Colorado hospitals are about to see a rare influx of Medicaid cash, with state officials estimating roughly $455 million in new federal dollars could start landing in hospital accounts as soon as September. The money is aimed at shoring up payments for care delivered to Medicaid patients after years of flat reimbursement colliding with steadily rising costs.

The Centers for Medicare & Medicaid Services has signed off on Colorado’s state-directed payment preprints, according to federal approval letters posted on Medicaid.gov. That approval clears the way for Colorado to use hospital fees and other public dollars to pull down additional federal Medicaid matching funds that state and hospital officials say could total about $455 million.

How the State Plans to Push Out the Money

The state will run the new payments through the Colorado Healthcare Affordability and Sustainability Enterprise, or CHASE, along with the Department of Health Care Policy & Financing, using a state-directed payment structure that tells Medicaid managed care plans to pay hospitals higher rates. HCPF and CHASE documents describe a system that pools hospital assessment dollars, claims federal matching funds, and then redistributes the money through boosted payments linked to Medicaid managed care contracts, as laid out in materials from HCPF.

Why Hospitals Say It Is a Big Deal

Hospital executives have been warning for years that Medicaid pays well below what it actually costs to provide care, forcing systems to lean on other payers to close the gap. Financial reports from the Colorado Hospital Association indicate Medicaid paid about 67 cents for every dollar of hospital costs in recent data and put the statewide Medicaid under-reimbursement near $2 billion in 2024, figures CHA has used in talks with state officials.

Local Impact: Denver Health and the Safety-Net Crunch

In Denver, safety-net hospitals say the new money helps, but does not solve the whole problem. Donna Lynne, CEO of Denver Health, told the Denver Gazette that the system operates on an annual budget of about $1.6 billion and expects to receive roughly $30 million a year through the state-directed payment program, which works out to about 2 percent of its budget.

▶ **EXERCISE DATA**
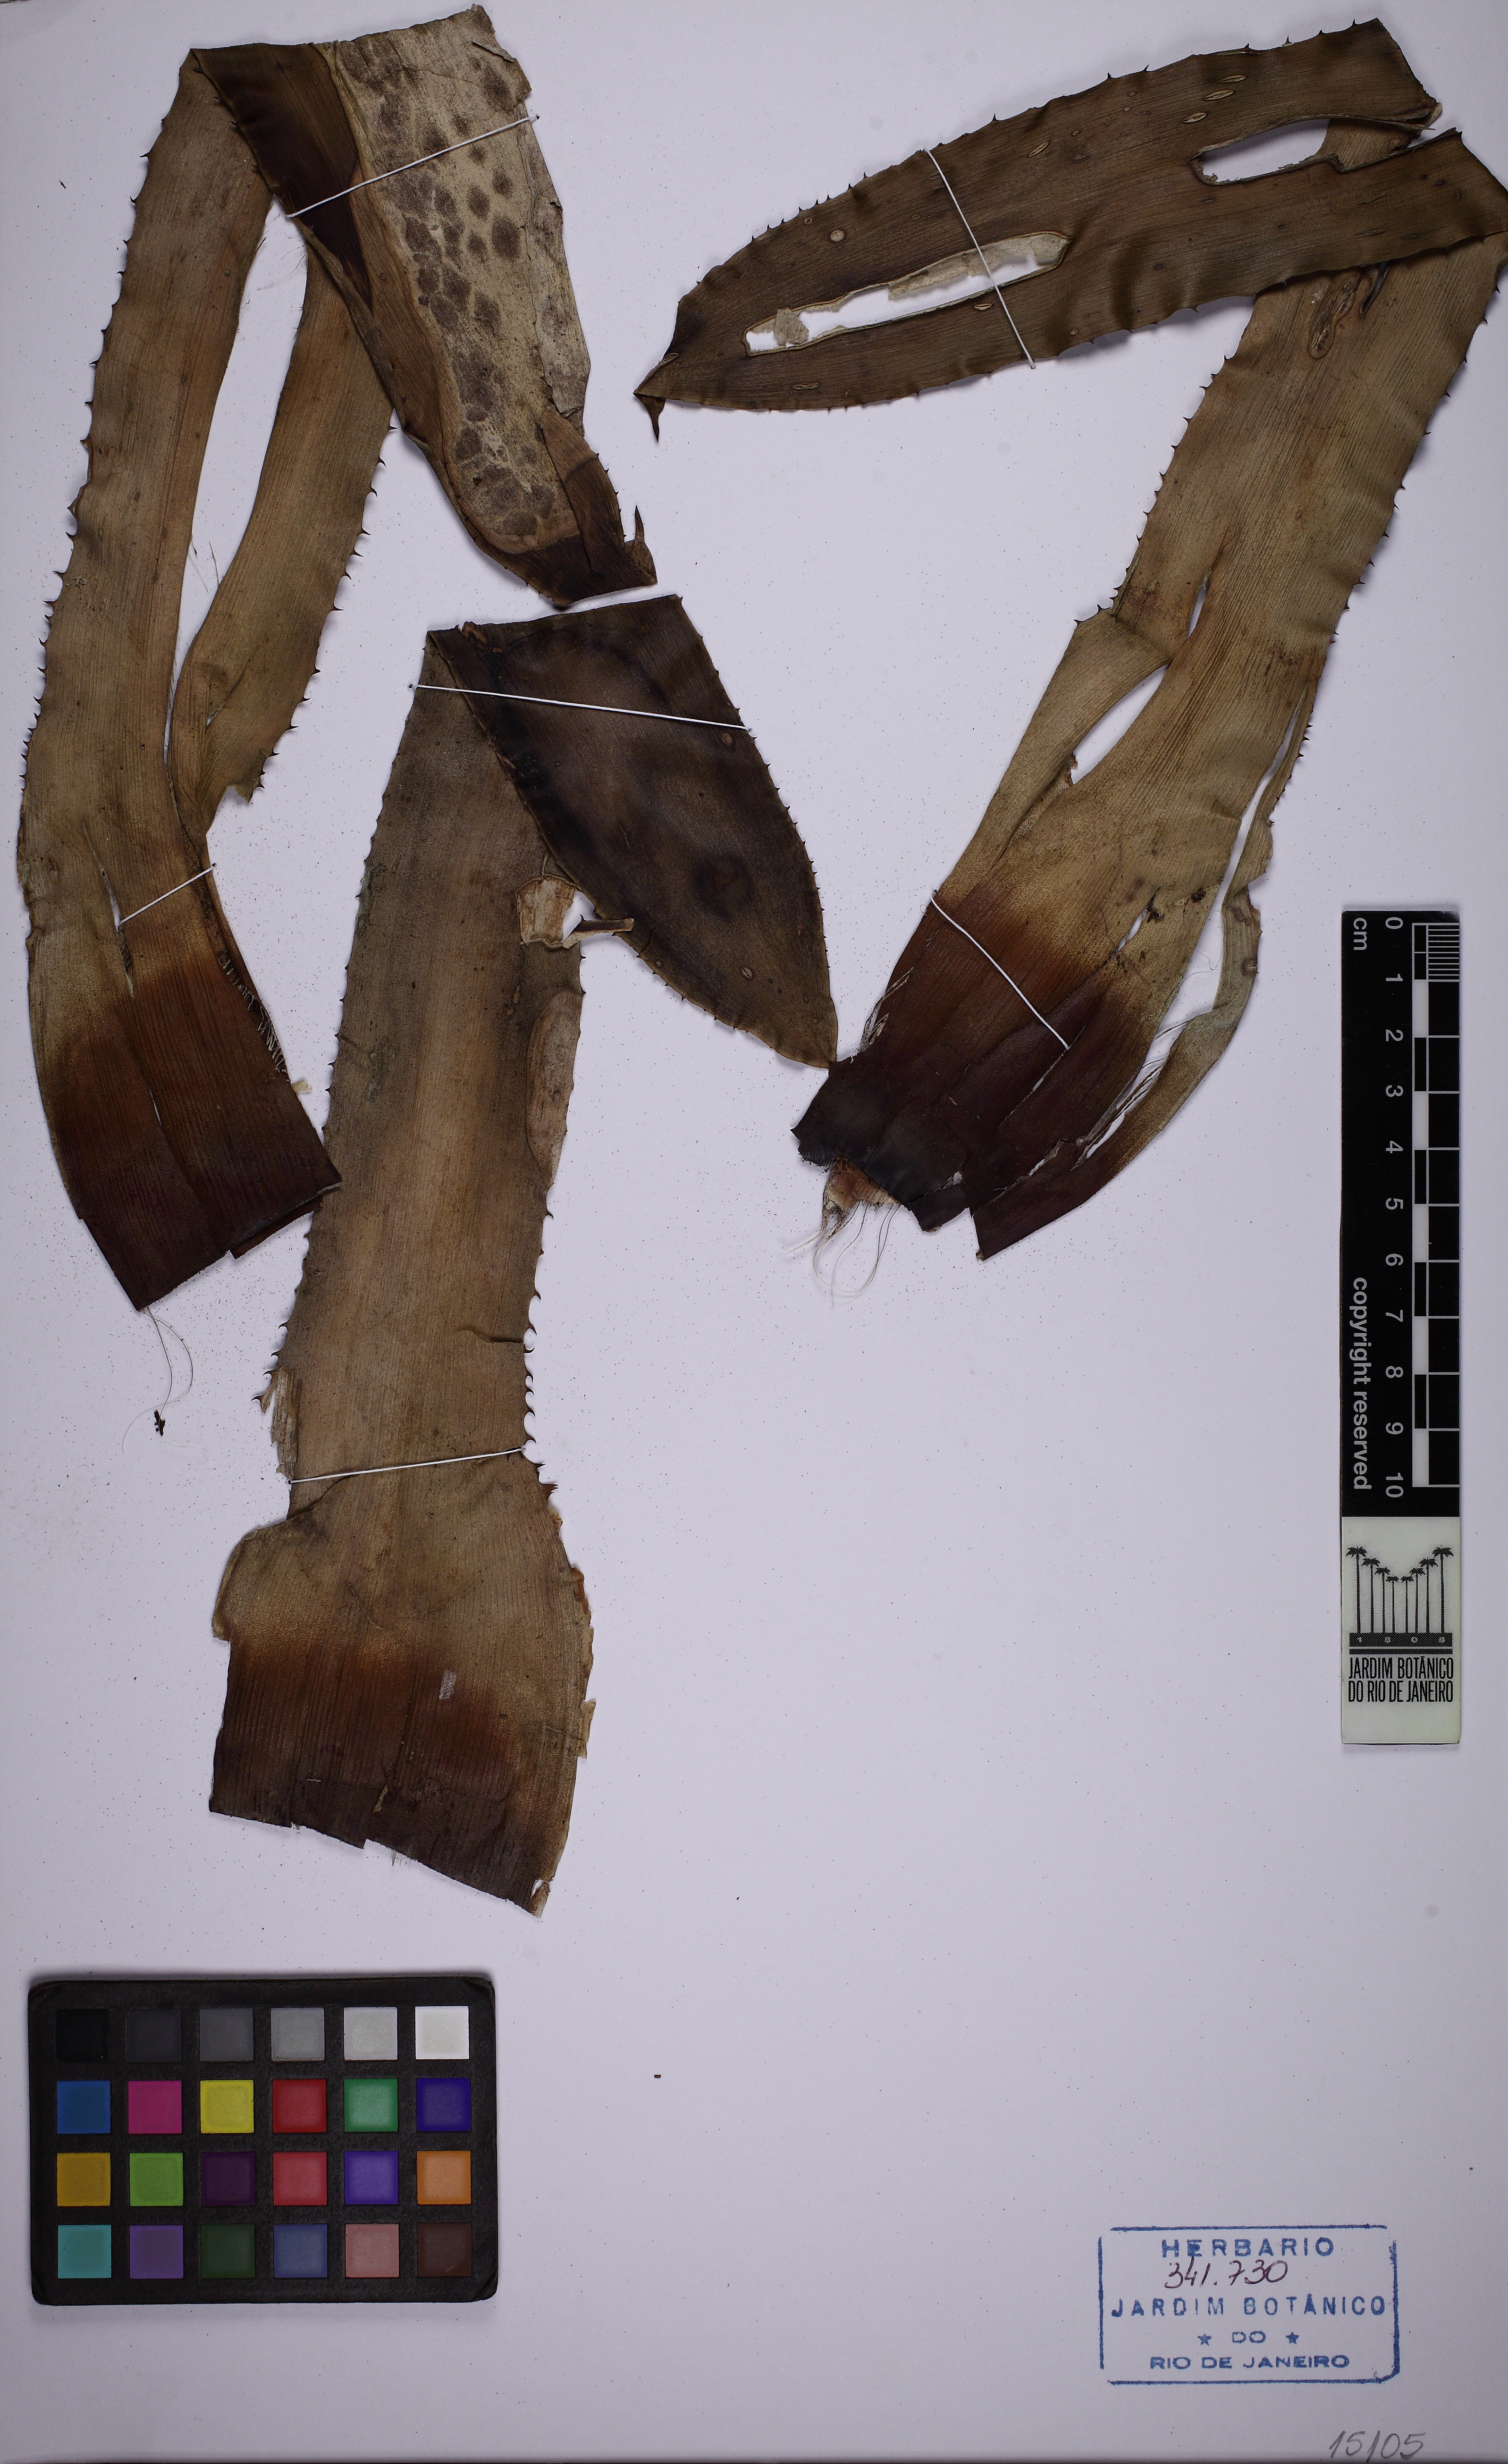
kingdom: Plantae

▶ **ASSIGNED TASK 1**
Condense the paragraph in the Colorado Medicaid passage that begins "Hospital executives have been warning for years" into a shorter version that keeps its main facts.
▶ **ASSIGNED TASK 2**
Continue the piece on Colorado's new Medicaid hospital payments from where it stops.

▶ **TASK RESPONSE 1**
Hospital executives have long said Medicaid pays less than the cost of care, which pushes systems to rely on other payers. Colorado Hospital Association reports show Medicaid recently paid about 67 cents per dollar of hospital costs, with statewide under-reimbursement near $2 billion in 2024. CHA has used these figures in talks with state officials.

▶ **TASK RESPONSE 2**
Federal Limits and a Ticking Clock

The program does not come without strings. Federal changes approved last year cap certain state-directed payments and set up a grandfathering and phase-down schedule that starts in 2028, which means Colorado’s new funding window is likely to narrow over time. Federal guidance and legal analyses of H.R. 1, the Working Families Tax Cut Act, along with proposed CMS rules, spell out those caps and a 10-percentage-point annual phase-down for grandfathered programs. That makes the timing and structure of Colorado’s effort especially important, as detailed by Holland & Knight.

What to Watch Next

Next up, HCPF, the CHASE Board, and hospital leaders will hammer out the final rules for how the money gets divided, what reporting hospitals will have to provide, and the mechanics of how payments will flow. Upcoming HCPF webinars and CHASE financial modeling are expected to shape those decisions in the weeks ahead.

Observers will also have their eyes on ongoing federal rulemaking and new T-MSIS reporting requirements. Those data will start to capture actual paid state-directed payment amounts later this year, a shift that KFF notes could influence how quickly, and how much, money ultimately reaches hospital bottom lines.